Julian Knight: The road to housing hell is littered with good intentions

I am a techno clot but still love digital cameras. You can take snaps anywhere you like and then it's a cinch (even for me) to download them on to a laptop, blow them up and email them to all and sundry.

Last week, an enterprising snapper used one to take a picture of housing minister Caroline Flint's notes as she entered 10 Downing Street for a Cabinet meeting on the worsening UK housing market.

The contents made several front pages but were hardly earth-shattering. House prices could fall by 5 to 10 per cent in the next year, it was revealed, and the Government doesn't know "how bad it will get". Ms Flint's officials must have really burnt the midnight oil thinking those lines up.

It's what our rulers plan to do about this, as outlined in Gordon Brown's proto-Queen's Speech last week, that provides the real food for thought.

In short, the Government wants to help those on lower incomes on to the housing ladder. This is a very worthy objective: there is a whole generation of people who may never be able to afford their own home, and that isn't fair. No matter how much you hear about the advantages of renting and how we should be more like the French or Germans (where whole families are perfectly happy to rent for generations), I, like most Britons, have a gut feeling that it's simply better for the soul to own a place rather than to rent.

The Government's wheeze for getting more people on to the ladder is to loosen the criteria of the shared-ownership schemes run by housing associations. Under these initiatives, people begin by buying a part-share in a house and renting the remainder; over time, they can then expand their stake. The change now is that applicants for shared ownership will no longer have to be, in that buzz phrase of New Labour, "key workers". In other words, they won't have to be in the public sector.

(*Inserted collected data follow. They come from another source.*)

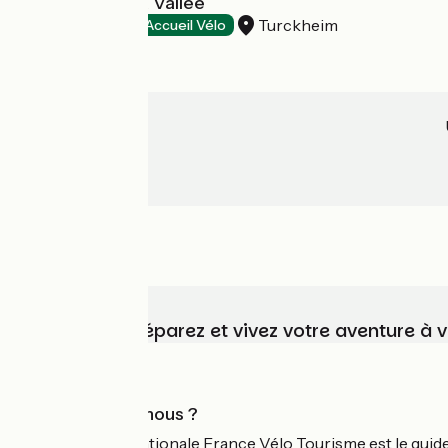
Les Portes de la Vallée
Turckheim
Hôtels
Accueil Vélo
Choisissez, préparez et vivez votre aventure à 
Qui sommes-nous ?
L'association nationale France Vélo Tourisme est le guide 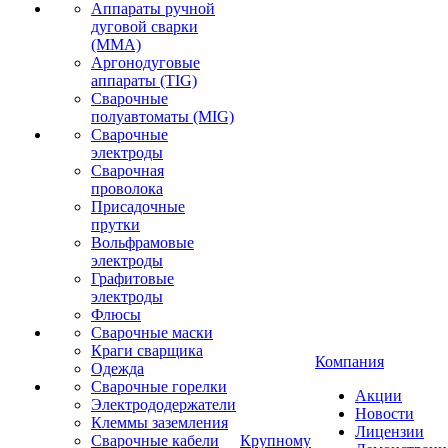
Аппараты ручной
дуговой сварки
(MMA)
Аргонодуговые
аппараты (TIG)
Сварочные
полуавтоматы (MIG)
Сварочные
электроды
Сварочная
проволока
Присадочные
прутки
Вольфрамовые
электроды
Графитовые
электроды
Флюсы
Сварочные маски
Краги сварщика
Компания
Одежда
Сварочные горелки
Акции
Электрододержатели
Новости
Клеммы заземления
Лицензии
Сварочные кабели
Крупному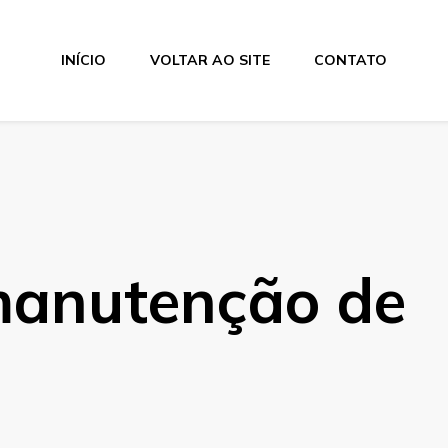
INÍCIO
VOLTAR AO SITE
CONTATO
manutenção de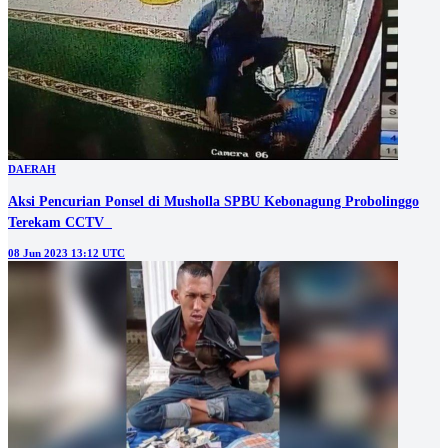
DAERAH
Aksi Pencurian Ponsel di Musholla SPBU Kebonagung Probolinggo
Terekam CCTV
08 Jun 2023 13:12 UTC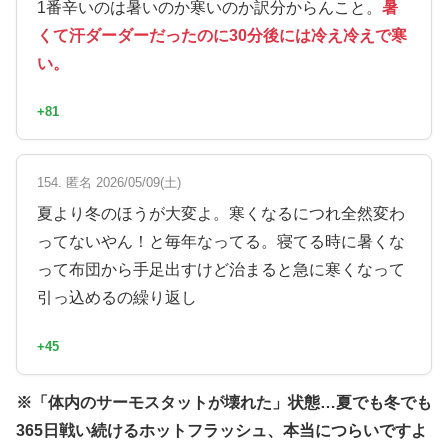
1番辛いのは暑いのか寒いのか訳分からんこと。
暑
くて汗ダーダーだったのに30分後には冷え冷えで寒
い。
+81
154. 匿名 2026/05/09(土)
夏より冬のほうが大変よ。寒くなるにつれ全然変わ
ってないやん！と毎年なってる。寝てる時に暑くな
って布団から手足出すけど治まると急に寒くなって
引っ込めるの繰り返し
+45
※「体内のサーモスタットが壊れた」状態…夏でも冬でも
365日戦い続けるホットフラッシュ、本当につらいですよ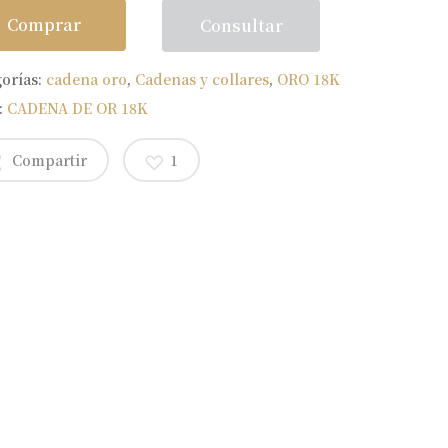
Comprar
Consultar
gorías:
cadena oro
,
Cadenas y collares
,
ORO 18K
:
CADENA DE OR 18K
Compartir
1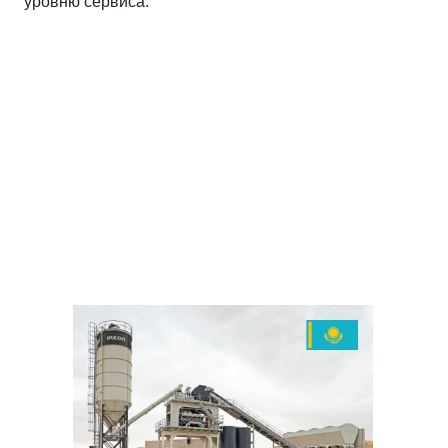
уровню сервиса.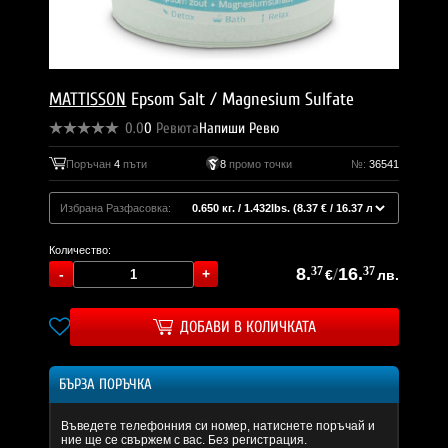
MATTISSON
Epsom Salt / Magnesium Sulfate
0.0
0
Ревюта
Напиши Ревю
Поръчан
4
пъти
8
промо точки
№:
36541
Избрана Разфасовка:
Количество:
8.
37
/
16.
37
€
лв.
ДОБАВИ В КОЛИЧКАТА
БЪРЗА ПОРЪЧКА
Въведете телефонния си номер, натиснете поръчай и
ние ще се свържем с вас. Без регистрация.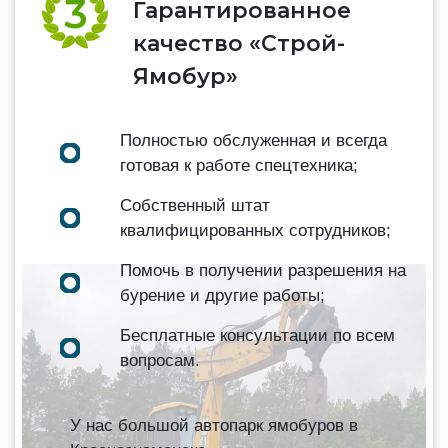
Гарантированное
качество «Строй-
Ямобур»
Полностью обслуженная и всегда
готовая к работе спецтехника;
Собственный штат
квалифицированных сотрудников;
Помочь в получении разрешения на
бурение и другие работы;
Бесплатные консультации по всем
вопросам.
У нас большой автопарк ямобуров в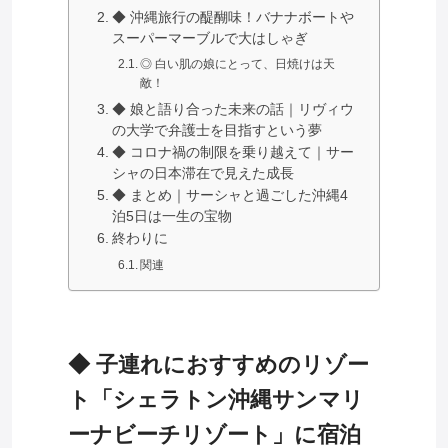
◆ 沖縄旅行の醍醐味！バナナボートや
スーパーマーブルで大はしゃぎ
◎ 白い肌の娘にとって、日焼けは天
敵！
◆ 娘と語り合った未来の話｜リヴィウ
の大学で弁護士を目指すという夢
◆ コロナ禍の制限を乗り越えて｜サー
シャの日本滞在で見えた成長
◆ まとめ｜サーシャと過ごした沖縄4
泊5日は一生の宝物
終わりに
関連
◆ 子連れにおすすめのリゾー
ト「シェラトン沖縄サンマリ
ーナビーチリゾート」に宿泊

I've always thought it unfair that someone who has chosen a career in the public sector – which enjoys better pensions and job security than the rest of us – should also have a great big leg-up on to the property ladder when some other people, who may be worse off, don't get any help. A levelling of the playing field is welcome.

But there is a big problem here. This isn't the right time to be propelling people who really can't afford to buy into a housing market which is crumbling by the day. The property in which they purchase a stake could be worth 25 per cent less, or maybe even worse, in a couple of years' time.

Along the same lines, the Government says it wants mortgage companies to ease their lending criteria for first-time buyers, so encouraging more to take the plunge. But just like Ms Flint, lenders don't know how bad the housing market is going to get – and they want borrowers to have a buffer against negative equity. The Government, then, risks throwing lots of people into the fire. It's far better to wait for the market to correct itself, and then to help low-income groups.

Boost for pensions

A more welcome development was the news last Friday that the EU has confirmed the legality of auto-enrolment into workplace pension schemes. For too long now, the inertia of employees has meant they have missed out on pension saving and any employer contributions. When staff are automatically enrolled into their workplace scheme, 90 per cent stay put and make regular contributions. But when workers have to opt in, the take-up rate falls to around 50 per cent.

More auto-enrolment won't solve the retirement savings crisis, but it will ease it.